The article argues that the hollowness of business commitments to responsibility is demonstrated by the backlash around President Biden’s $3.5 trillion reconciliation bill, which includes multiple provisions for progressive social and environmental change. Those criticising, and lobbying against, the bill include the esteemed corporate group, the Business Roundtable, which has been an outspoken advocate for the merits of responsible business behaviour, and espoused many of the priorities contained within the bill.
Robert Reich states that this is no surprise. Talk of responsibility is just that, talk, and in reality everything is as it always was – a battle for growth.
This is simplistic (as well as wrong). Who said it needed to a be a choice between growth and good? What about the idea that you can have both together, or furthermore that good drives growth?
The polarisation of the debate gets in the way of the fact that there is a place for robust debate around what taxation is spent on, and that just because there are overlaps between the US corporate sector’s stated agenda and Biden’s plans, this doesn’t automatically mean it shouldn’t challenge them.
It also ignores the multiple ways in which businesses are often uniquely placed to address fundamental social challenges through fair employment, investment in supply chains and infrastructure, and developing products and services that dismantle rather than entrench barriers and inequalities.
That’s not to say they always get it right. ‘Transformation, ‘disruption, ‘commitment’, ‘stakeholder engagement’. We’ve heard these words many times, the buzzwords and statements. Corporations make big promises to solve climate change, social inequality, human rights and many more, and it’s not always easy to see the results.

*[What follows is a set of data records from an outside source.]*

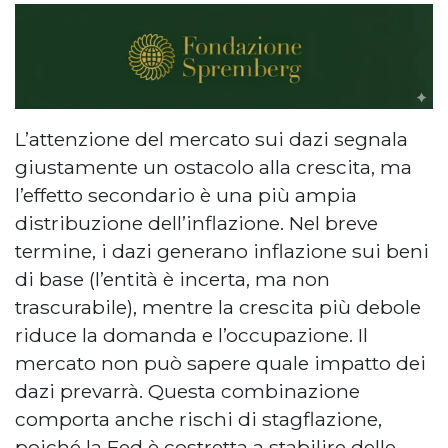
L’attenzione del mercato sui dazi segnala
giustamente un ostacolo alla crescita, ma
l’effetto secondario è una più ampia
distribuzione dell’inflazione. Nel breve
termine, i dazi generano inflazione sui beni
di base (l’entità è incerta, ma non
trascurabile), mentre la crescita più debole
riduce la domanda e l’occupazione. Il
mercato non può sapere quale impatto dei
dazi prevarrà. Questa combinazione
comporta anche rischi di stagflazione,
poiché la Fed è costretta a stabilire delle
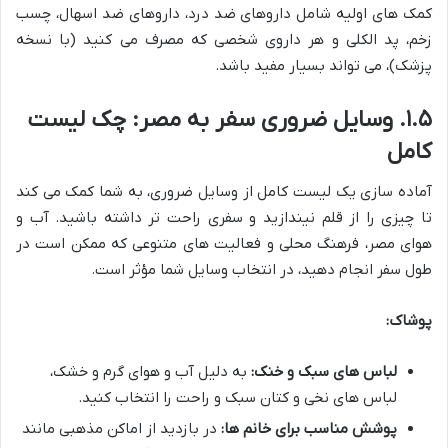
کمک های اولیه شامل داروهای ضد درد، داروهای ضد اسهال، چسب
زخم، پد الکلی و هر داروی شخصی که مصرف می کنید (با نسخه
پزشک)، می تواند بسیار مفید باشد.
۱.۵. وسایل ضروری سفر به مصر: چک لیست
کامل
آماده سازی یک لیست کامل از وسایل ضروری، به شما کمک می کند
تا چیزی را از قلم نیندازید و سفری راحت تر داشته باشید. آب و
هوای مصر، فرهنگ محلی و فعالیت های متنوعی که ممکن است در
طول سفر انجام دهید، در انتخاب وسایل شما مؤثر است.
پوشاک:
لباس های سبک و خنک:
به دلیل آب و هوای گرم و خشک،
لباس های نخی و کتان سبک و راحت را انتخاب کنید.
پوشش مناسب برای خانم ها:
در بازدید از اماکن مذهبی مانند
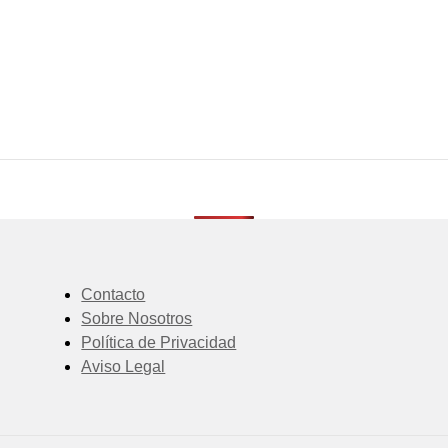
Contacto
Sobre Nosotros
Política de Privacidad
Aviso Legal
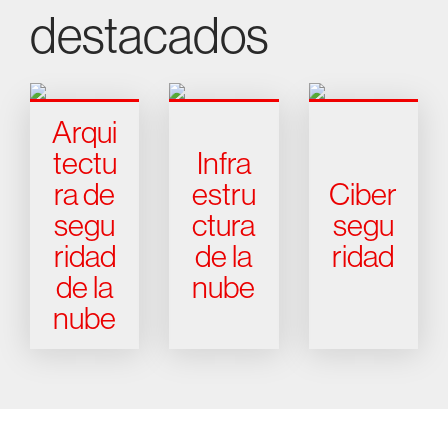
destacados
Arqui
tectu
Infra
ra de
estru
Ciber
segu
ctura
segu
ridad
de la
ridad
de la
nube
nube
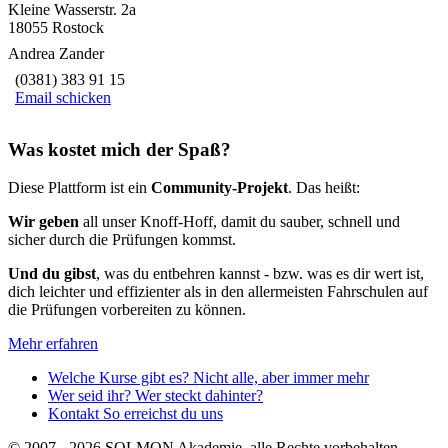
Kleine Wasserstr. 2a
18055 Rostock
Andrea Zander
(0381) 383 91 15
Email schicken
Was kostet mich der Spaß?
Diese Plattform ist ein
Community-Projekt
. Das heißt:
Wir geben
all unser Knoff-Hoff, damit du sauber, schnell und
sicher durch die Prüfungen kommst.
Und du gibst
, was du entbehren kannst - bzw. was es dir wert ist,
dich leichter und effizienter als in den allermeisten Fahrschulen auf
die Prüfungen vorbereiten zu können.
Mehr erfahren
Welche Kurse gibt es?
Nicht alle, aber immer mehr
Wer seid ihr?
Wer steckt dahinter?
Kontakt
So erreichst du uns
© 2007 - 2026 SOLMON Akademie, alle Rechte vorbehalten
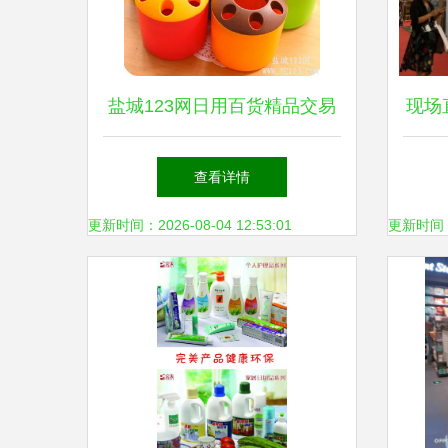
盐城123网日用百货精品交易
现场
指南 打造你的优质生活圈
查看详情
更新时间：2026-08-04 12:53:01
更新时间：20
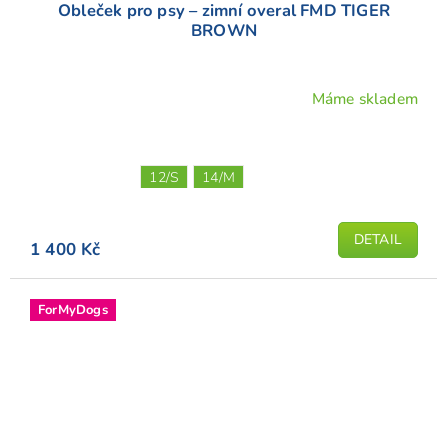
Obleček pro psy – zimní overal FMD TIGER
BROWN
Máme skladem
Průměrné
hodnocení
produktu
je
12/S
14/M
5,0
z
5
DETAIL
1 400 Kč
hvězdiček.
ForMyDogs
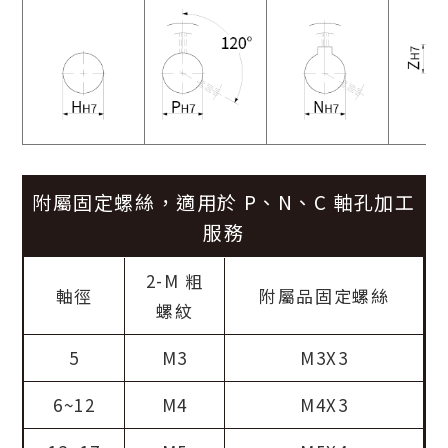
附屬固定螺絲，適用於 P、N、C 軸孔加工
服務
2-M 粗
軸徑
附屬品固定螺絲
螺紋
5
M3
M3X3
6~12
M4
M4X3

This means holding them to account is vitally important. But it doesn’t mean reverting to an old school ‘business is bad’ mantra.
Obviously if CSR (or business responsibility, or sustainability, or whatever term you choose to use) is being used to divert attention from wrongdoing then it’s BS.
But the concept at its heart – that business is part of society, not separate from it, and that its future is irrevocably tied together to the future health of the world we all love in and what its many stakeholders think of it – is anything but.
As we’ve said for 25 years – if you want to transform the world, do it through business. And if you want to transform your business, help change the world.